Since the block layer and the SCSI layer do not distinguish between
queuable (NCQ) and non queueable (non-NCQ) commands, libata-scsi SAT
implementation must ensure forward progress for non-NCQ commands in the
presence of NCQ command traffic. This is similar to what SAS HBAs with a
hardware/firmware based implementation do.

Implement such forward progress guarantee by limiting requeueing of
non-NCQ commands: when a non-NCQ command is received and NCQ commands
are in-flight, do not force a requeue of the non-NCQ command by
returning SCSI_MLQUEUE_XXX_BUSY in ata_scsi_translate() and instead
hold on to the qc using the new deferred_qc field of struct ata_port.

This deferred qc will be issued using the work item deferred_qc_work
running the function ata_scsi_deferred_qc_work() once all in-flight
commands complete, which is checked with the port qc_defer() callback
indicating that no further delay is necessary. This check is done using
the helper function ata_scsi_schedule_deferred_qc() which is called from
ata_scsi_qc_complete(). This thus excludes this mechanism from all
internal non-NCQ commands issued by ATA EH.

When a port deferred_qc is non NULL, that is, the port has a command
waiting for the device queue to drain, the issuing of all incoming
commands (both NCQ and non-NCQ) is deferred using the regular busy
mechanism. This simplifies the code and also avoids potential denial of
service problems if a user issues too many non-NCQ passthrough commands.

Finally, whenever ata EH is scheduled, regardless of the reason, a
deferred qc is always requeued so that it can be retried once EH
completes. This is done by calling the function
ata_scsi_requeue_deferred_qc() from ata_eh_set_pending(). This avoids
the need for any special processing for the deferred qc in case of NCQ
error, link or device reset, or device timeout.

Reported-by: Xingui Yang <yangxingui@huawei.com>
Reported-by: Igor Pylypiv <ipylypiv@google.com>
Fixes: 42f22fe36d51 ("scsi: pm8001: Expose hardware queues for pm80xx")
Cc: stable@vger.kernel.org
Signed-off-by: Damien Le Moal <dlemoal@kernel.org>
---
 drivers/ata/libata-core.c |  1 +
 drivers/ata/libata-eh.c   |  6 +++
 drivers/ata/libata-scsi.c | 93 ++++++++++++++++++++++++++++++++++++++-
 drivers/ata/libata.h      |  2 +
 include/linux/libata.h    |  3 ++
 5 files changed, 104 insertions(+), 1 deletion(-)

** WRITTEN TASK A **
In the patch description, which function is called from ata_eh_set_pending() to requeue a deferred qc?

** SUPPLIED MATERIAL **
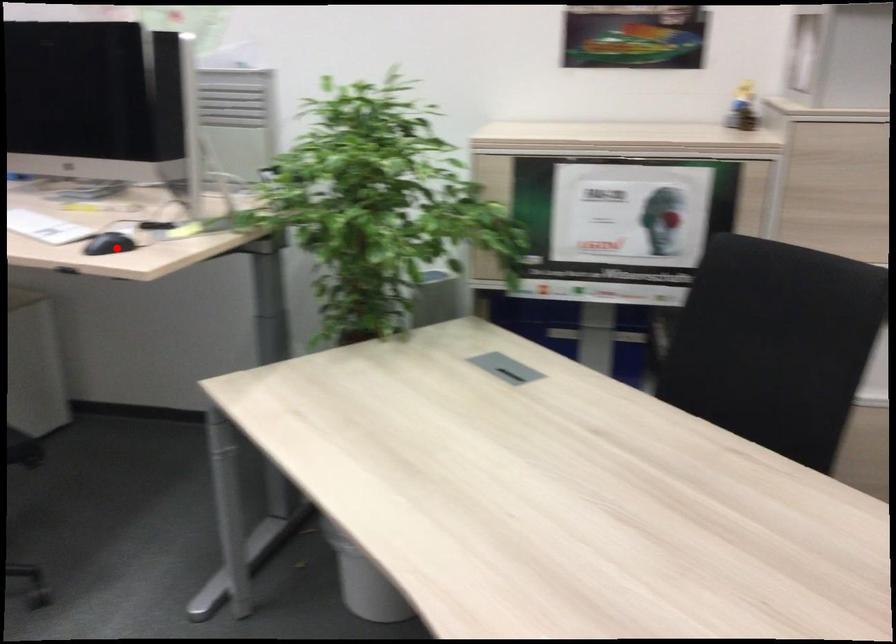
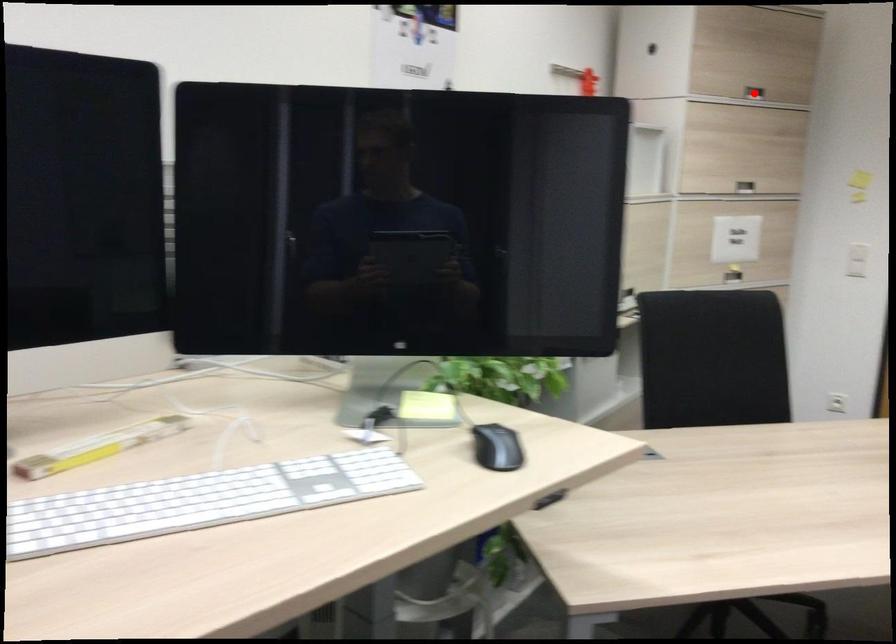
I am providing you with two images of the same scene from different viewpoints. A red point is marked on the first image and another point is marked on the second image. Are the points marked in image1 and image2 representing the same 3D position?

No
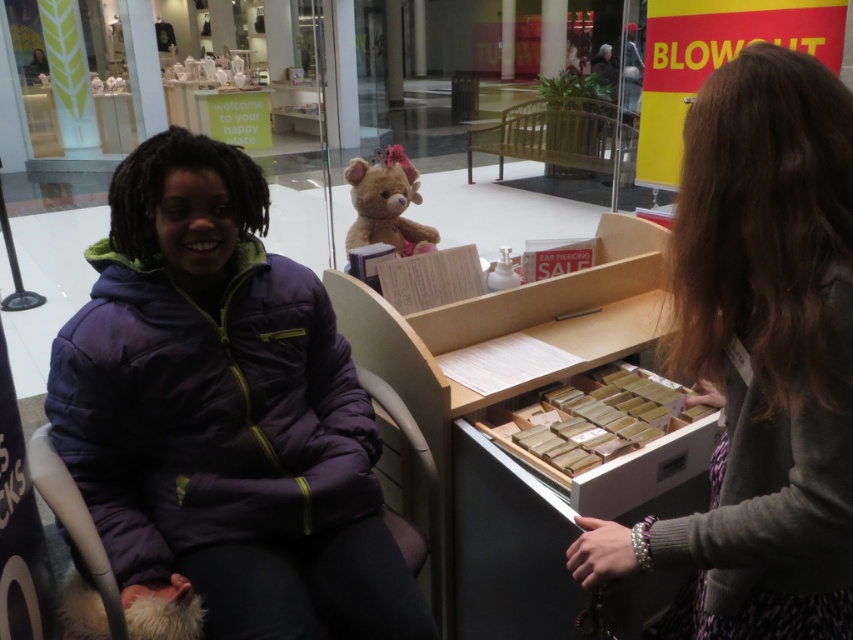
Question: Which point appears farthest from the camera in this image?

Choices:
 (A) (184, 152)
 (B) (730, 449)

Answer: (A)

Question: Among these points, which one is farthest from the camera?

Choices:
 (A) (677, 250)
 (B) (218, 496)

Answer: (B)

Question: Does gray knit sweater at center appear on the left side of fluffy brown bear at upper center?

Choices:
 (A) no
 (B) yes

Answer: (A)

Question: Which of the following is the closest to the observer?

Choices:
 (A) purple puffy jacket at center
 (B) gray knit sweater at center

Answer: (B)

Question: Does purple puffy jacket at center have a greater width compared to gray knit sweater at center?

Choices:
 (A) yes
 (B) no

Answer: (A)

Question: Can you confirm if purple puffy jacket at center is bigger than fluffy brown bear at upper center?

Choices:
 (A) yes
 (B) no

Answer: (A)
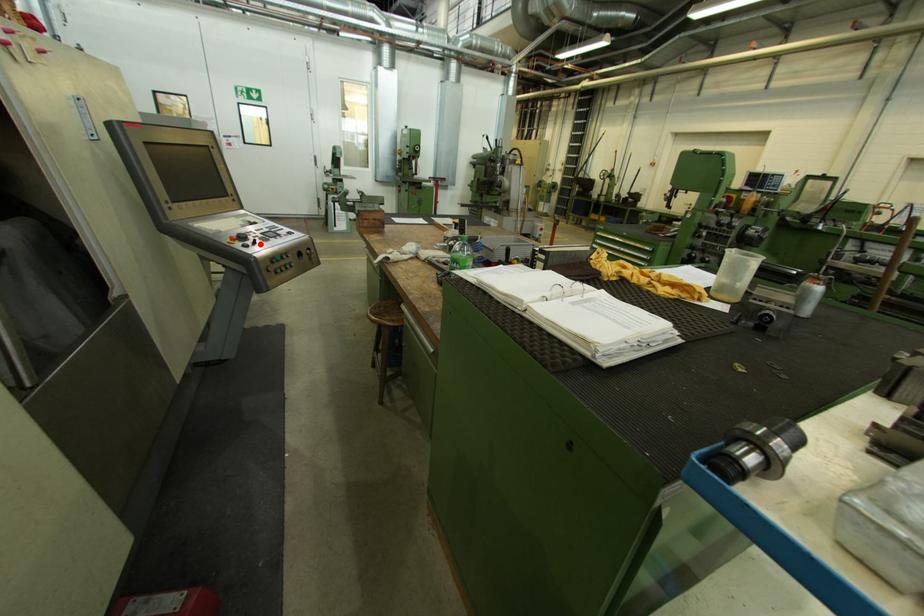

==

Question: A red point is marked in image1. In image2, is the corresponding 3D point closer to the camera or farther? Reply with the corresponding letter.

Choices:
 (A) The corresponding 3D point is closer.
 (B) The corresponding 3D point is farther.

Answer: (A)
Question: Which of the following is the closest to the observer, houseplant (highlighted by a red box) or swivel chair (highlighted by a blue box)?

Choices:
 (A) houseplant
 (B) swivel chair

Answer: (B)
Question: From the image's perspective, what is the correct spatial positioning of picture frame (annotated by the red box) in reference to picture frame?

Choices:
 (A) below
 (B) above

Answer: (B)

** WRITTEN TASK B **
In the rows, copy word for word the part that opens with the line containing "I am providing" and closes with the line containing "Question: Which point". Leave the pictures out.

** REPLY A **
ata_scsi_requeue_deferred_qc()

** REPLY B **
I am providing you with two images of the same scene from different viewpoints. A red point is marked on the first image and another point is marked on the second image. Are the points marked in image1 and image2 representing the same 3D position?

No
Question: Which point appears farthest from the camera in this image?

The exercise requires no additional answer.